* _INPUT_:
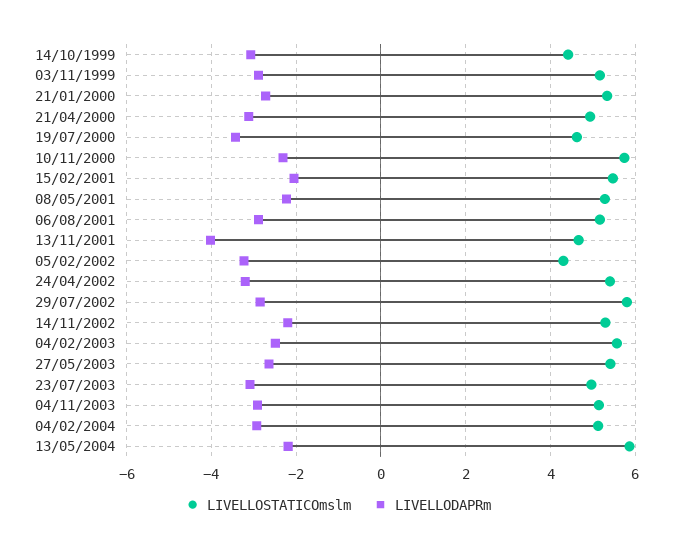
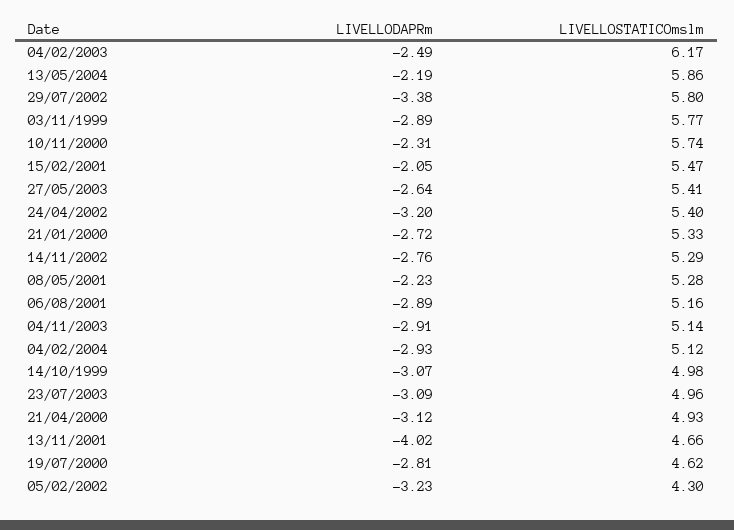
  {
    "LIVELLOSTATICOmslm": {
-     "14/10/1999": 4.4,
+     "14/10/1999": 4.98,
-     "03/11/1999": 5.2,
+     "03/11/1999": 5.77,
      "21/01/2000": 5.33,
      "21/04/2000": 4.93,
      "19/07/2000": 4.62,
      "10/11/2000": 5.74,
      "15/02/2001": 5.47,
      "08/05/2001": 5.28,
      "06/08/2001": 5.16,
      "13/11/2001": 4.66,
      "05/02/2002": 4.3,
      "24/04/2002": 5.4,
      "29/07/2002": 5.8,
      "14/11/2002": 5.29,
-     "04/02/2003": 5.6,
+     "04/02/2003": 6.17,
      "27/05/2003": 5.41,
      "23/07/2003": 4.96,
      "04/11/2003": 5.14,
      "04/02/2004": 5.12,
      "13/05/2004": 5.86
    },
    "LIVELLODAPRm": {
      "14/10/1999": -3.07,
      "03/11/1999": -2.89,
      "21/01/2000": -2.72,
      "21/04/2000": -3.12,
-     "19/07/2000": -3.4,
+     "19/07/2000": -2.81,
      "10/11/2000": -2.31,
      "15/02/2001": -2.05,
      "08/05/2001": -2.23,
      "06/08/2001": -2.89,
      "13/11/2001": -4.02,
      "05/02/2002": -3.23,
      "24/04/2002": -3.2,
-     "29/07/2002": -2.8,
+     "29/07/2002": -3.38,
-     "14/11/2002": -2.2,
+     "14/11/2002": -2.76,
      "04/02/2003": -2.49,
      "27/05/2003": -2.64,
      "23/07/2003": -3.09,
      "04/11/2003": -2.91,
      "04/02/2004": -2.93,
      "13/05/2004": -2.19
    }
  }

* _TO DO_:
Retype the listing above exactly, pictures excluded.

* _RESPONSE BOX_:
  {
    "LIVELLOSTATICOmslm": {
-     "14/10/1999": 4.4,
+     "14/10/1999": 4.98,
-     "03/11/1999": 5.2,
+     "03/11/1999": 5.77,
      "21/01/2000": 5.33,
      "21/04/2000": 4.93,
      "19/07/2000": 4.62,
      "10/11/2000": 5.74,
      "15/02/2001": 5.47,
      "08/05/2001": 5.28,
      "06/08/2001": 5.16,
      "13/11/2001": 4.66,
      "05/02/2002": 4.3,
      "24/04/2002": 5.4,
      "29/07/2002": 5.8,
      "14/11/2002": 5.29,
-     "04/02/2003": 5.6,
+     "04/02/2003": 6.17,
      "27/05/2003": 5.41,
      "23/07/2003": 4.96,
      "04/11/2003": 5.14,
      "04/02/2004": 5.12,
      "13/05/2004": 5.86
    },
    "LIVELLODAPRm": {
      "14/10/1999": -3.07,
      "03/11/1999": -2.89,
      "21/01/2000": -2.72,
      "21/04/2000": -3.12,
-     "19/07/2000": -3.4,
+     "19/07/2000": -2.81,
      "10/11/2000": -2.31,
      "15/02/2001": -2.05,
      "08/05/2001": -2.23,
      "06/08/2001": -2.89,
      "13/11/2001": -4.02,
      "05/02/2002": -3.23,
      "24/04/2002": -3.2,
-     "29/07/2002": -2.8,
+     "29/07/2002": -3.38,
-     "14/11/2002": -2.2,
+     "14/11/2002": -2.76,
      "04/02/2003": -2.49,
      "27/05/2003": -2.64,
      "23/07/2003": -3.09,
      "04/11/2003": -2.91,
      "04/02/2004": -2.93,
      "13/05/2004": -2.19
    }
  }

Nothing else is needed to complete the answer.